22. Başvuruda tespit edilen hak ihlalinin sonuçlarının ortadan kaldırılması için yeniden yargılama yapılmasında hukuki yarar bulunmaktadır. Bu kapsamda kararın gönderildiği yargı mercilerince yapılması gereken iş, yeniden yargılama işlemlerini başlatmak ve Anayasa Mahkemesini ihlal sonucuna ulaştıran nedenleri gideren, ihlal kararında belirtilen ilkelere uygun yeni bir karar vermektir (Mehmet Doğan GK, B. No: 2014/8875, 7/6/2018, §§ 54-60; Aligül Alkaya ve diğerleri (2), B. No: 2016/12506, 7/11/2019, §§ 53-60, 66; Kadri Enis Berberoğlu (3) GK, B. No: 2020/32949, 21/1/2021, §§ 93-100).

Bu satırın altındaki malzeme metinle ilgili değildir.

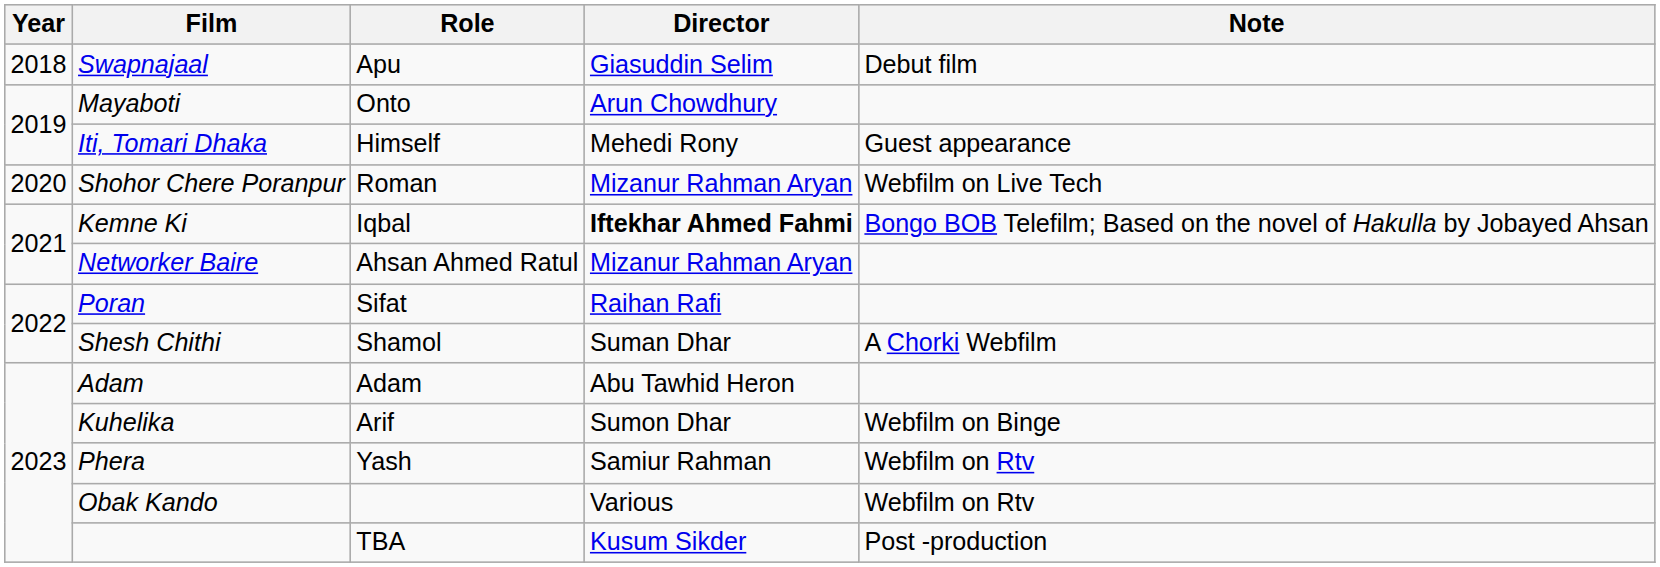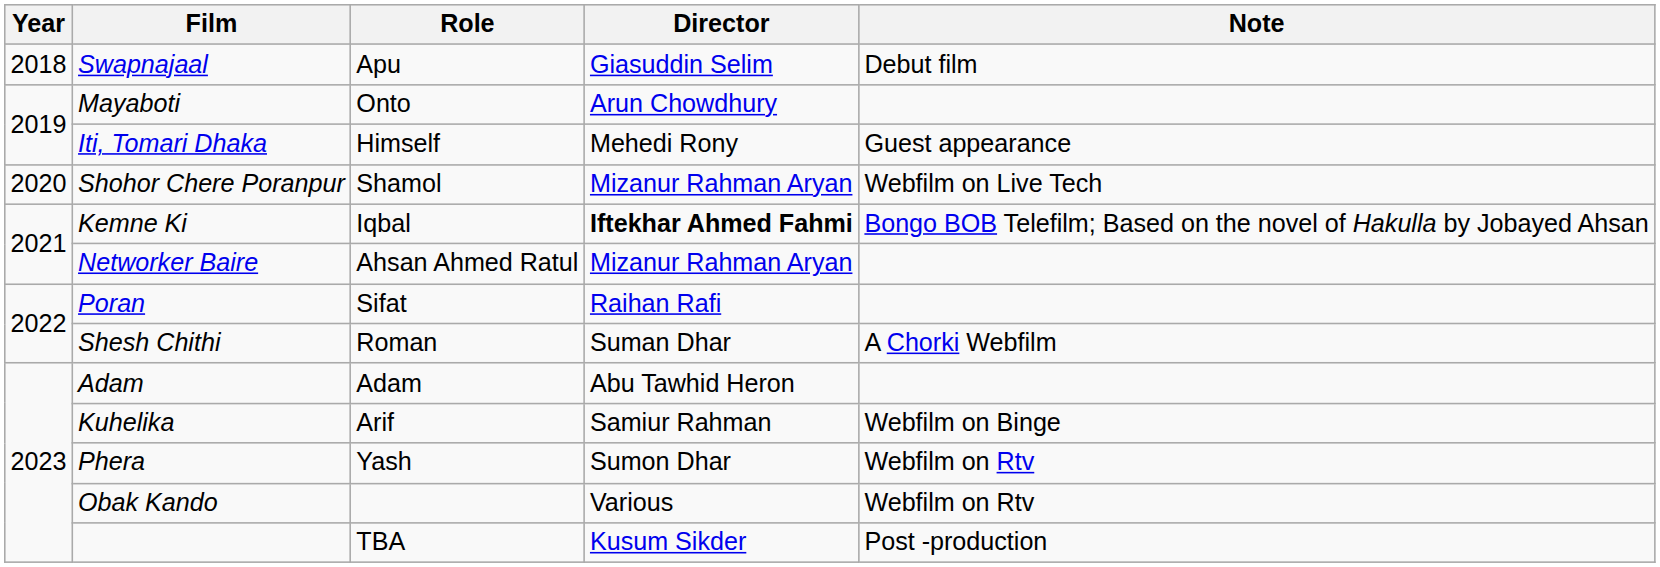Shohor Chere Poranpur | Role: Roman -> Shamol
Shesh Chithi | Role: Shamol -> Roman
Kuhelika | Director: Sumon Dhar -> Samiur Rahman
Phera | Director: Samiur Rahman -> Sumon Dhar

23. İhlalin ve sonuçlarının ortadan kaldırılması için yeniden yargılama yapılmasının yeterli bir giderim sağlayacağı anlaşıldığından başvurucunun tazminat taleplerinin reddine karar verilmesi gerekir.
IV. HÜKÜM
Açıklanan gerekçelerle;
A. Gerekçeli karar hakkının ihlal edildiğine ilişkin iddianın KABUL EDİLEBİLİR OLDUĞUNA,
B. Anayasa’nın 36. maddesinde güvence altına alınan adil yargılanma hakkı kapsamındaki gerekçeli karar hakkının İHLAL EDİLDİĞİNE,
C. Kararın bir örneğinin gerekçeli karar hakkının ihlalinin sonuçlarının ortadan kaldırılması için yeniden yargılama yapılmak üzere Elâzığ 1. Ağır Ceza Mahkemesine (E.2018/540, K.2019/646) GÖNDERİLMESİNE,
D. Başvurucunun tazminat taleplerinin REDDİNE,
E. 446,90 TL harç ve 18.800 TL vekâlet ücretinden oluşan toplam 19.246,90 TL yargılama giderinin başvurucuya ÖDENMESİNE,
F. Ödemenin kararın tebliğini takiben başvurucunun Hazine ve Maliye Bakanlığına başvuru tarihinden itibaren dört ay içinde yapılmasına, ödemede gecikme olması hâlinde bu sürenin sona erdiği tarihten ödeme tarihine kadar geçen süre için yasal FAİZ UYGULANMASINA,
G. Kararın bir örneğinin Adalet Bakanlığına GÖNDERİLMESİNE 5/10/2023 tarihinde OYBİRLİĞİYLE karar verildi.